Pending editorial review.
Pending editorial review.
Interactive Mini Network
Click any neighbor to re-center the graph and follow the threads of connection.
Knowledge Graph Neighbors
Auto-linked to the rest of the Human Behavior Taxonomy by family, domain, dimension, and shared keywords.
AI system that takes actions to achieve goals, often across tools.
Designing processes from scratch around AI capability.
The relationship between inputs and outputs changes.
How much input the model can process at once.
Underlying data distribution changes over time.
Vector representation of content for similarity and search.
Evaluation suites that no longer reflect real-world conditions.
Models learning from examples in the prompt.
How much delay the user experience tolerates.
Train a smaller model to imitate a larger one.
Performance degradation as real-world data shifts.

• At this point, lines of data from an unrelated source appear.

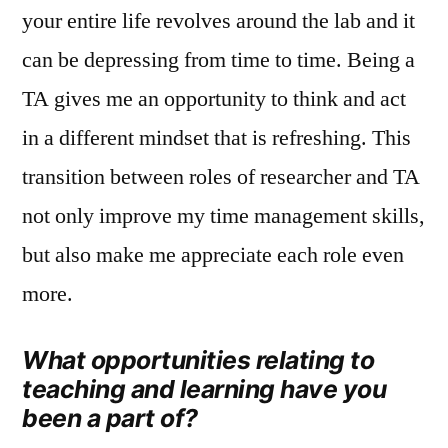
your entire life revolves around the lab and it
can be depressing from time to time. Being a
TA gives me an opportunity to think and act
in a different mindset that is refreshing. This
transition between roles of researcher and TA
not only improve my time management skills,
but also make me appreciate each role even
more.
What opportunities relating to
teaching and learning have you
been a part of?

Multiple specialized agents coordinating on tasks.
Where Evaluation Frameworks (Evals) is cited in the corpus
Essays, field guides, and diagnostics from The Incentives Lab that apply this element.
- Field guideIncentives: definition, types, examples
The parent field guide for this element.
- ReferenceThe laws of incentives
Goodhart, Campbell, and the Cobra Effect.
- EssayAI Agents Inherit Your Incentives
How this element propagates into automated systems.
- ReferenceThe incentive glossary
Definitions for every mental model, bias, and fallacy in the corpus.
- CourseIncentives 101
The free ten-part primer on reading a payoff structure.
- ReferenceThe Periodic Table of Human Behavior
The full 1,267-element map this page belongs to.
Questions about Evaluation Frameworks (Evals)
- What is Evaluation Frameworks (Evals)?
- Evaluation Frameworks (Evals) is systematic testing of model quality, safety, and capability. It sits in the Incentives dimension (INC) of the Human Behavior Taxonomy™ as element HBT-INC-0114, within the Workflow family. The core principle: systematic testing of model quality, safety, and capability. In incentive terms, it matters because it changes the payoff people perceive before they choose — which means it can be designed for, or exploited.
- What is an example of Evaluation Frameworks (Evals)?
- AI quality engineering. The Incentives Lab catalogs everyday, organizational, and historical instances of this element on its Human Behavior Taxonomy™ page (HBT-INC-0114).
- How is Evaluation Frameworks (Evals) exploited?
- AI quality engineering.
- How do you design around Evaluation Frameworks (Evals)?
- Treat evals as core engineering practice, not an afterthought.
- Which behavioral dimension does Evaluation Frameworks (Evals) belong to?
- Evaluation Frameworks (Evals) is classified in the Incentives dimension (INC) of the Human Behavior Taxonomy™, family "Workflow", class "AI-Behavioral Coupling". Its permanent identifier is HBT-INC-0114 and its evidence grade is C.